還以爲老馮家的大忙人兒子是什麽人中龍鳳呢,結果卻是個容易上當的傻子!”
“閻老!”
馮衛國敢怒不敢言,閻老怎麽說也是父親的好友,更是天陵市有名的神醫。
“林公子雖然年歲尚輕,但卻是身懷本事的,閻老您……”馮衛燕直接一擺手打斷:“行了,馮衛國我也沒時間跟你廢話,你趕緊帶着你的什麽狗屁大師從我眼前消失,别耽誤我給爸治病!”
她顯然不想跟馮衛國廢話,冷哼一聲之後便請那閻老進醫院,臨走還鄙視的看了林飛一眼。
馮衛國略顯尴尬趕緊轉身對林飛拱手:“林公子實在抱歉讓您平白受辱,是我做人太失敗了!”
見馮衛國态度如此謙卑,林飛也擺手,他不是什麽鑽牛角尖兒的人,“沒事兒,可以理解。
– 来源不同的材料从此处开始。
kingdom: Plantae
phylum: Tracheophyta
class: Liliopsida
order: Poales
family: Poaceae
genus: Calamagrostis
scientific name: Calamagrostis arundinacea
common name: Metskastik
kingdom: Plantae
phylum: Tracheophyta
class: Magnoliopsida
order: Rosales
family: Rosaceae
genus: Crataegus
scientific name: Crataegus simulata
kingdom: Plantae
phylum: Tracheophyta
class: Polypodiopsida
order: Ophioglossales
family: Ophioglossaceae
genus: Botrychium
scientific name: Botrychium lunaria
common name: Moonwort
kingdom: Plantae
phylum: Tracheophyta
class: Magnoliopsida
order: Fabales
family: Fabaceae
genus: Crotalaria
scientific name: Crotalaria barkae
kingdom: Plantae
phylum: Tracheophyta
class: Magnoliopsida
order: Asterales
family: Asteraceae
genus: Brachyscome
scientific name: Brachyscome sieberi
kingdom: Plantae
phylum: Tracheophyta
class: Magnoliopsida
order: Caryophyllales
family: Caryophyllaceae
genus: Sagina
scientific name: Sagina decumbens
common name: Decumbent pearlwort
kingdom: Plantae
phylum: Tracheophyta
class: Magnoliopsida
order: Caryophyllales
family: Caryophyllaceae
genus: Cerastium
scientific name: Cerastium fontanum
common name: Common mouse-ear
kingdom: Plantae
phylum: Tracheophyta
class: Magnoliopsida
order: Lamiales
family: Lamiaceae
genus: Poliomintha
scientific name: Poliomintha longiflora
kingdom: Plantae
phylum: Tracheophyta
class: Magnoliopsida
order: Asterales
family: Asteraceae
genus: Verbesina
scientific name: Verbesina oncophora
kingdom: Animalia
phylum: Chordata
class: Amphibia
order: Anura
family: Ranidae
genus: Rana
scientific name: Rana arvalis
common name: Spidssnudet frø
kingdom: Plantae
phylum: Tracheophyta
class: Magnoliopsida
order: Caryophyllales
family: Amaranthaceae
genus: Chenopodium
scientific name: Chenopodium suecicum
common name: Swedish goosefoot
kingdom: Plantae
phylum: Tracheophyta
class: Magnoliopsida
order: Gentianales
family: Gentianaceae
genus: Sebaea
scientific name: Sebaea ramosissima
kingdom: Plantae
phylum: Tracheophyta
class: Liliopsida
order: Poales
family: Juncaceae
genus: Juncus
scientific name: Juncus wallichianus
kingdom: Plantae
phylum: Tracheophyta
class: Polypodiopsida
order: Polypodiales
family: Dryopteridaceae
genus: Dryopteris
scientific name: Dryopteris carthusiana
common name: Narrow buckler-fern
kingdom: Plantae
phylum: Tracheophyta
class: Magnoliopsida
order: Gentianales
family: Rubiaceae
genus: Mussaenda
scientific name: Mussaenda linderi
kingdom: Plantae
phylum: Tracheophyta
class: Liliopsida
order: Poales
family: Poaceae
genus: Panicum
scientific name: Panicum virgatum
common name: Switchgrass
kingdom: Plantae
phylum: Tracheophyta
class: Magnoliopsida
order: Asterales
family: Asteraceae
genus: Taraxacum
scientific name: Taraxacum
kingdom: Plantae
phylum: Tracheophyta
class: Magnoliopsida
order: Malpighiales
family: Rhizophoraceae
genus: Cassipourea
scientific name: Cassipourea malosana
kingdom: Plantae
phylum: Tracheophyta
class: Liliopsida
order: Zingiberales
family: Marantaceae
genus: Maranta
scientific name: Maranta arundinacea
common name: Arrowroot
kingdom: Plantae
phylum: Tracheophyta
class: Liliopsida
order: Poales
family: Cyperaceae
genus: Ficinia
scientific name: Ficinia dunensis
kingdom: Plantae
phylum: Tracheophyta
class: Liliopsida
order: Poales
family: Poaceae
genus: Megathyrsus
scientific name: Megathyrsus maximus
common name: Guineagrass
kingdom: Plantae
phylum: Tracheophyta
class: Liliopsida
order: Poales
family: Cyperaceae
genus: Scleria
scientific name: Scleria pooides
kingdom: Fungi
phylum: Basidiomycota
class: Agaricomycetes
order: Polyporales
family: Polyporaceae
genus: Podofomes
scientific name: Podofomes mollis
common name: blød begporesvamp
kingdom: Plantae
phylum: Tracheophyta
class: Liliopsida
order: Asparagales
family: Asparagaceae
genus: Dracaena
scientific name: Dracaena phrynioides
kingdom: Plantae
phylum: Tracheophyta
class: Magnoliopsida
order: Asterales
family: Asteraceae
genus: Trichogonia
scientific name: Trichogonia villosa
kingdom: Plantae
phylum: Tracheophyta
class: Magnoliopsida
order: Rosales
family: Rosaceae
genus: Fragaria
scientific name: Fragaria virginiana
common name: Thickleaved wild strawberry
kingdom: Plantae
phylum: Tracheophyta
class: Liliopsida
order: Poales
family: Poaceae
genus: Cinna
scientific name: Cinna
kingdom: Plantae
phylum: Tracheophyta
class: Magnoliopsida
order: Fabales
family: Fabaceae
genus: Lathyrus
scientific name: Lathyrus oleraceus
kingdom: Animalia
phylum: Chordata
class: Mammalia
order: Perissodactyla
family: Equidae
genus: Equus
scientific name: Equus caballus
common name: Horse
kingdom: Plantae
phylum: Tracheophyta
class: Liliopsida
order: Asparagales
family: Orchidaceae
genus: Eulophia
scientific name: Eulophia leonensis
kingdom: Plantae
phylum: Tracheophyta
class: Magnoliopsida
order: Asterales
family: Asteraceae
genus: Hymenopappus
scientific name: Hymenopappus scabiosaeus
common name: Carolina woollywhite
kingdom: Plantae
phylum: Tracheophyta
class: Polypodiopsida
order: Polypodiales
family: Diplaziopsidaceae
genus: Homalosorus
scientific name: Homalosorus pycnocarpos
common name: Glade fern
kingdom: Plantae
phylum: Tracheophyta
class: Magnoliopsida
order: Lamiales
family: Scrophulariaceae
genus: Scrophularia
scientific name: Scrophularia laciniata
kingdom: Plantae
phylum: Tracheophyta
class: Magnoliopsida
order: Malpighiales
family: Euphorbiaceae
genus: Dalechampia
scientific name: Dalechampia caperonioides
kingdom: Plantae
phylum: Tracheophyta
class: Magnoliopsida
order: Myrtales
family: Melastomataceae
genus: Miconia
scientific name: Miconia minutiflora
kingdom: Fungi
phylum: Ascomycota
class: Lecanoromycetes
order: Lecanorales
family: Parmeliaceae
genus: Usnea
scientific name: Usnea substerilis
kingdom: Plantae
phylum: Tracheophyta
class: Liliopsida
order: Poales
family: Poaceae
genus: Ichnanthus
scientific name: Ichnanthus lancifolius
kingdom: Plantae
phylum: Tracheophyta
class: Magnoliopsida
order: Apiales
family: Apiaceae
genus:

”
自古忠義不能兩全,抱起磚就抱不起家,不抱磚就養不了家,馮衛國也是難做。
“林公子,我們還是進去看看吧,如果到時需要您出手,還請救我爸一命。”
馮衛國心中放心不下父親,趕緊說道。
“盡力而爲!”
林飛點頭跟他一起進醫院,倒是那個什麽閻老讓他留意了一下。
他記得之前自己給老丈人治病之後,丈母娘逼問自己藥從何而來的時候,就說了這個閻老還有一個什麽吳醫生。
不過現在仔細一想,林飛怎麽說看剛才那老頭兒有點兒眼熟呢,原來是之前在電視上看見過,什麽中醫大師神醫閻鶴塘這些名銜也不少。
傳說之前閻鶴塘一手超凡醫術能讓肺部被洞穿的人,延長将近一個小時的壽命,堪稱恐怖。
馮衛國推開病房門,房間内的衆人都擡頭看過來,不過除了幾個醫務人員眼神正常之外,剩下的馮家人沒幾個有好眼色的。
而林飛倒是注意到病床邊兒上一個老妪眼神愛戴,想必便是馮衛國的母親了。
林飛看向病床,上邊躺着一個老者,骨瘦如柴印堂發黑,眼眶都有些下陷了,臉上身上都有衆多膿瘡,身上插着各種反射生命體征的管子。
不過林飛卻是沒從他身上看到類似于馮衛國老婆帶的那種玉石。
并且他發現病房裏的氣氛有些怪怪的。
幾個穿大褂的醫生正在似有似無的攔着閻鶴塘。
“吳醫生,這位是閻老,是我爸的摯友,您還是讓他看看吧。”
馮衛燕對其中一個帶頭的五十多歲的白大褂說道。
“你爸現在的情況中醫根本就沒用,你就别讓他來搗亂了。”
吳醫生皺眉說道,看得出來他有些抵制中醫。
因爲之前已經有好幾個病人,明明西醫很快就能治好,但卻讓中醫給耽誤了。
“吳小子你什麽意思?”
閻鶴塘也寸步不讓。
“咳咳!”
病床上的馮老動了:“讓老閻給我治,你們這些西醫走開!”
吳立波眉頭一皺心中不爽,你這麽信中醫還跑我們西醫醫院來幹嘛?
“吳醫生,現在就先順着老馮的意思吧,實在不行你們再治!”
那老妪此時站起來,然後勉強笑一下說道。
“哼!”
吳立波冷哼一聲帶着人站在旁邊,你們就胡來吧,等會兒别求老子!而馮衛國這時候見狀趕緊上前:“媽,還是讓林飛大師出手吧,林大師對治這個病很有一套的,我媳婦就是他治好的!”
别人還沒說話,閻鶴塘直接就怒了:“哼!你的意思我還不如一個乳臭未幹的小子麽?”